Saxitoxin (STX) is a guanidinium shellfish toxin, which similar to TTX, shows potent inhibitory activity of TTX-sensitive VGSC; STX has more than 50 natural analogs which show similar VGSC inhibitory activity to STX, although some of them, such as Zetekitoxin AB, also inhibit TTX-resistant VGSC, including the cardiac isoform NaV1.5 [86]. STX or its analogs are practically unexplored in models of neuropathic pain. However, STX has served as the basis for the design of some synthetic derivatives, such as ST2530, a selective very potent inhibitor of NaV1.7 isoform which reduced mechanical allodynia induced by the SNI model of neuropathic pain in mice [87].

Another group of toxins present in cone snails are the superfamily of conotoxins (CTX) formed by several families of small peptides with a variety of pharmacological properties. Among CTX families, μ-conotoxins and μO-conotoxins have VGSC inhibitory properties and some compounds have shown preclinical efficacy in reversing mainly inflammatory pain [88]. In addition, the µO-CTX MrVIB from Conus marmoreus, which display a good selectivity for NaV1.8 isoform, reduced neuropathic pain behaviors induced by nerve injury in rats when administered intrathecally [89].

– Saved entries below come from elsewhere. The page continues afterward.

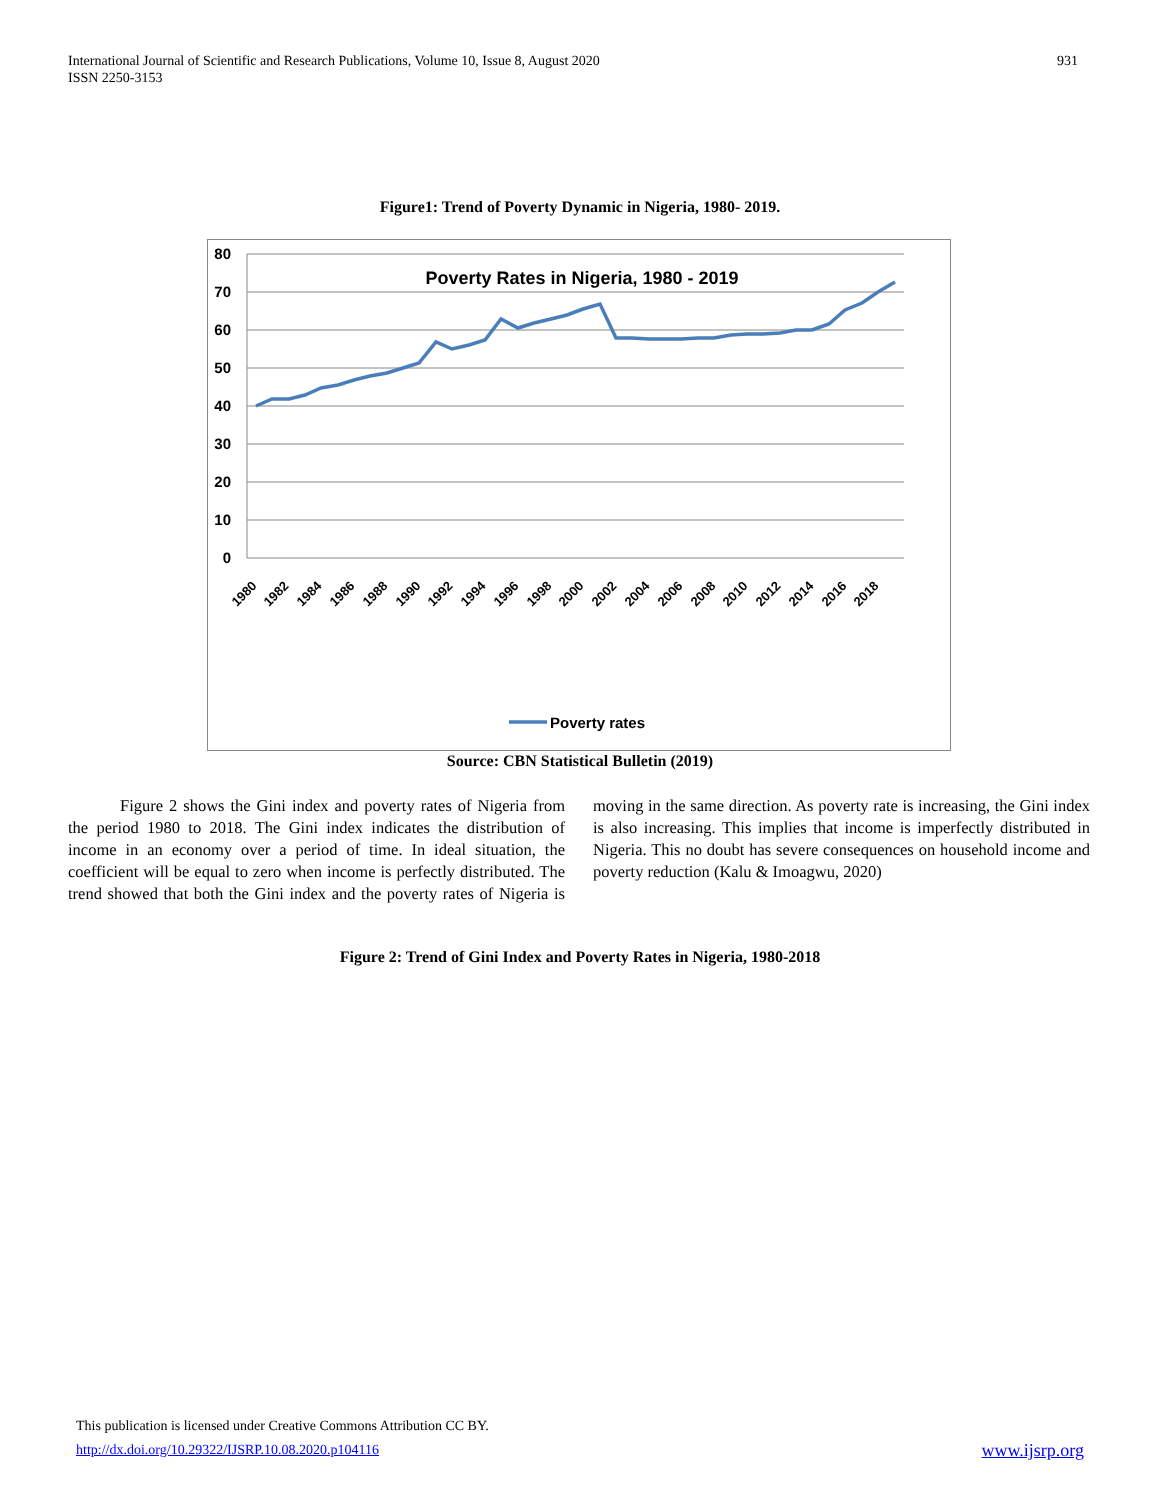International Journal of Scientific and Research Publications, Volume 10, Issue 8, August 2020
ISSN 2250-3153
931
Figure1: Trend of Poverty Dynamic in Nigeria, 1980- 2019.
80
70
60
50
40
30
20
10
0
Poverty Rates in Nigeria, 1980 - 2019
1980
1982
1984
1986
1988
1990
1992
1994
1996
1998
2000
2002
2004
2006
2008
2010
2012
2014
2016
2018
Poverty rates
Source: CBN Statistical Bulletin (2019)
Figure 2 shows the Gini index and poverty rates of Nigeria from the period 1980 to 2018. The Gini index indicates the distribution of income in an economy over a period of time. In ideal situation, the coefficient will be equal to zero when income is perfectly distributed. The trend showed that both the Gini index and the poverty rates of Nigeria is moving in the same direction. As poverty rate is increasing, the Gini index is also increasing. This implies that income is imperfectly distributed in Nigeria. This no doubt has severe consequences on household income and poverty reduction (Kalu & Imoagwu, 2020)
Figure 2: Trend of Gini Index and Poverty Rates in Nigeria, 1980-2018
This publication is licensed under Creative Commons Attribution CC BY.
http://dx.doi.org/10.29322/IJSRP.10.08.2020.p104116 www.ijsrp.org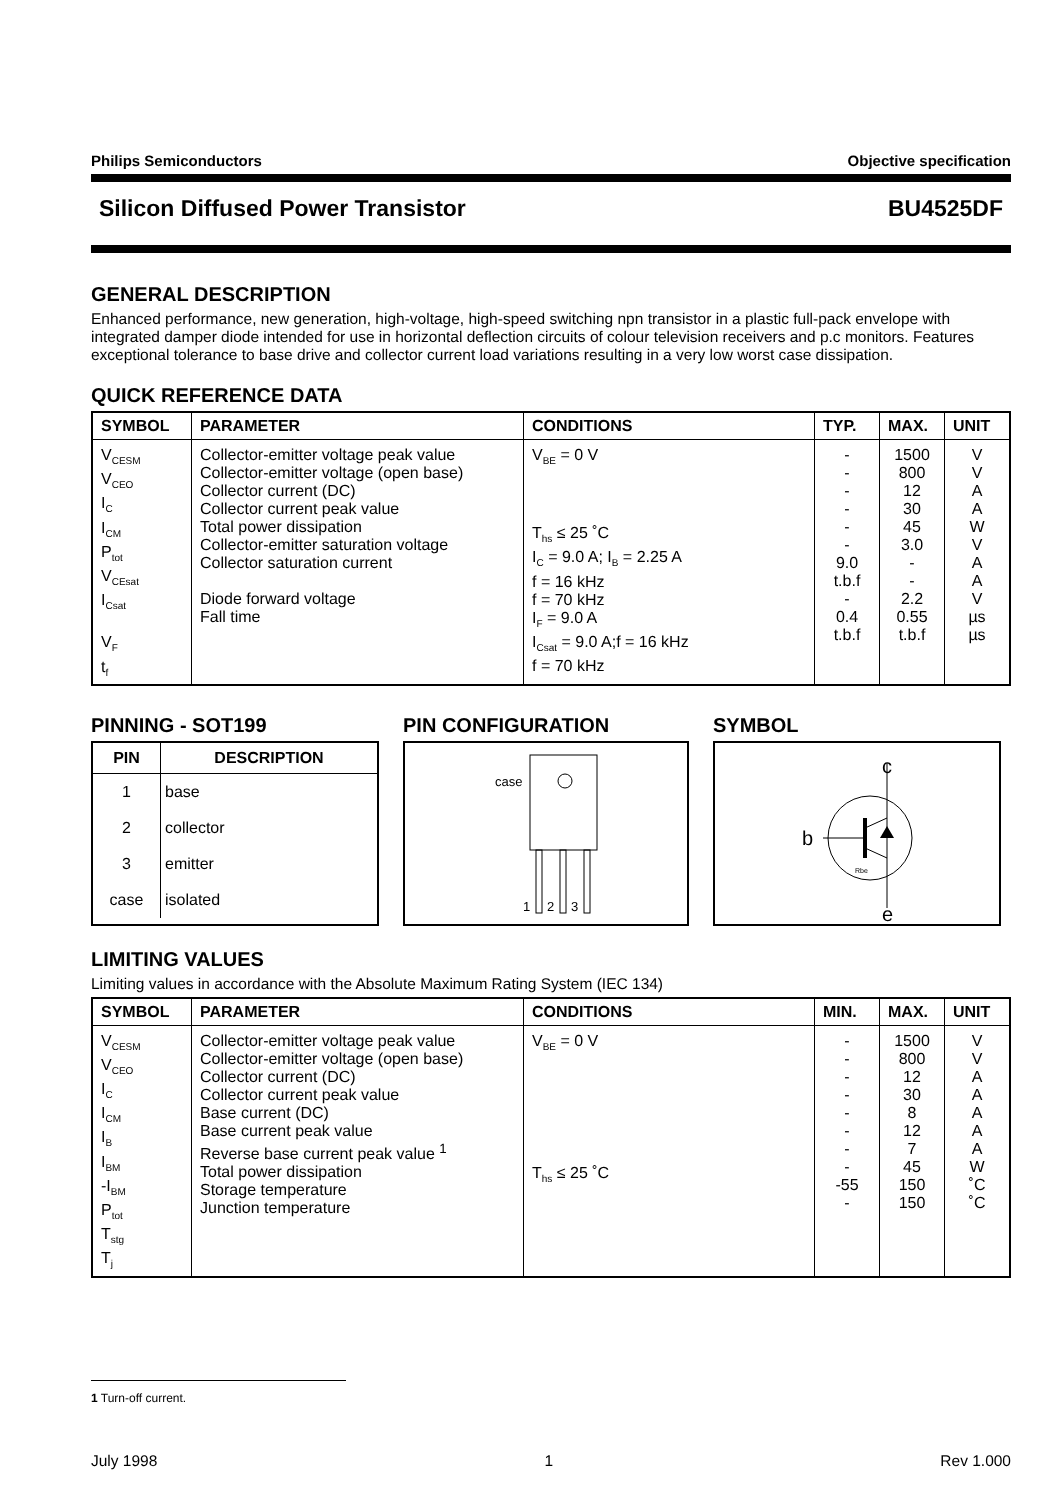Philips Semiconductors Objective specification
Silicon Diffused Power Transistor BU4525DF
GENERAL DESCRIPTION
Enhanced performance, new generation, high-voltage, high-speed switching npn transistor in a plastic full-pack envelope with integrated damper diode intended for use in horizontal deflection circuits of colour television receivers and p.c monitors. Features exceptional tolerance to base drive and collector current load variations resulting in a very low worst case dissipation.
QUICK REFERENCE DATA
| SYMBOL | PARAMETER | CONDITIONS | TYP. | MAX. | UNIT |
| --- | --- | --- | --- | --- | --- |
| V<sub>CESM</sub> V<sub>CEO</sub> I<sub>C</sub> I<sub>CM</sub> P<sub>tot</sub> V<sub>CEsat</sub> I<sub>Csat</sub> V<sub>F</sub> t<sub>f</sub> | Collector-emitter voltage peak value Collector-emitter voltage (open base) Collector current (DC) Collector current peak value Total power dissipation Collector-emitter saturation voltage Collector saturation current Diode forward voltage Fall time | V<sub>BE</sub> = 0 V T<sub>hs</sub> ≤ 25 ˚C I<sub>C</sub> = 9.0 A; I<sub>B</sub> = 2.25 A f = 16 kHz f = 70 kHz I<sub>F</sub> = 9.0 A I<sub>Csat</sub> = 9.0 A;f = 16 kHz f = 70 kHz | - - - - - - 9.0 t.b.f - 0.4 t.b.f | 1500 800 12 30 45 3.0 - - 2.2 0.55 t.b.f | V V A A W V A A V µs µs |
PINNING - SOT199
| PIN | DESCRIPTION |
| --- | --- |
| 1 | base |
| 2 | collector |
| 3 | emitter |
| case | isolated |
PIN CONFIGURATION
case
1
2
3
SYMBOL
c
b
e
Rbe
LIMITING VALUES
Limiting values in accordance with the Absolute Maximum Rating System (IEC 134)
| SYMBOL | PARAMETER | CONDITIONS | MIN. | MAX. | UNIT |
| --- | --- | --- | --- | --- | --- |
| V<sub>CESM</sub> V<sub>CEO</sub> I<sub>C</sub> I<sub>CM</sub> I<sub>B</sub> I<sub>BM</sub> -I<sub>BM</sub> P<sub>tot</sub> T<sub>stg</sub> T<sub>j</sub> | Collector-emitter voltage peak value Collector-emitter voltage (open base) Collector current (DC) Collector current peak value Base current (DC) Base current peak value Reverse base current peak value <sup>1</sup> Total power dissipation Storage temperature Junction temperature | V<sub>BE</sub> = 0 V T<sub>hs</sub> ≤ 25 ˚C | - - - - - - - - -55 - | 1500 800 12 30 8 12 7 45 150 150 | V V A A A A A W ˚C ˚C |
1 Turn-off current.
July 1998 1 Rev 1.000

Spider venoms are also a rich source of VGSC modulators, which are classified into 12 families (NaSpTx1–12), and some of them have demonstrated a good selectivity over VGSC subtypes key for neuropathic pain relief [90], which has led to their evaluation in neuropathic pain models. Thus, intrathecal administration of ProTx-II from the spider Thrixopelma pruriens, with a potent and exquisite selectivity for NaV1.7, reduced pain behaviors associated to cancer chemotherapy [42] or diabetes [91]. Another spider toxin, named Heteropodatoxin3 (HpTx3), isolated from the venom of Heteropoda venatoria also has high potency and selectivity against NaV1.7; the systemic administration of HpTx3 reduced mechanical allodynia in the SNI model in mice [92]. HnTX-IV and HwTx-IV isolated from the venom of the spiders Ornithoctonus hainana and Ornithoctonus huwena respectively, both have good selectivity for several TTX-sensitive VGSC, and they were able to attenuate mechanical allodynia in the SNI model after systemic administration [93,94].

Finally, some peptides found in poisons from certain species of bees, scorpions and sea anemones also target VGSCs, although most of them are activators which produce pain [15].

In summary, although some VGSC inhibitors found in venoms from several animals might be interesting compounds for the development of drugs for neuropathic pain relief, they are still in a very preliminary preclinical research phase and more studies are needed. Therefore, TTX is clearly the neurotoxin targeting VGSC most studied, being the most advanced in its preclinical and clinical development as a drug for neuropathic and cancer-related pain, as mentioned in the previous sections.

7. Concluding Remarks

Tetrodotoxin has been evaluated for the relief of pain as a consequence of neuropathies or cancer, both at the preclinical and clinical level, showing efficacy and a good safety profile. These studies support the important role that some TTX-sensitive VGSCs, such as NaV1.3, NaV1.6 and NaV1.7, have especially in neuropathic pain. Selective suppression of the abnormal activity generated by changes in these channels in the nervous system, could explain the mechanism of action of TTX in persistent pain relief. Nevertheless, at the preclinical level, there is still much to know about the potential analgesic effects of TTX in these pathologies. In fact, it is striking that the analgesic effect of TTX in cancer pain has been tested in only one study, or that TTX has not been evaluated in certain models of neuropathies as prevalent as diabetic neuropathy. Finally, the promising results obtained by TTX in patients must be confirmed with new appropriately powered clinical trials with a larger number of patients.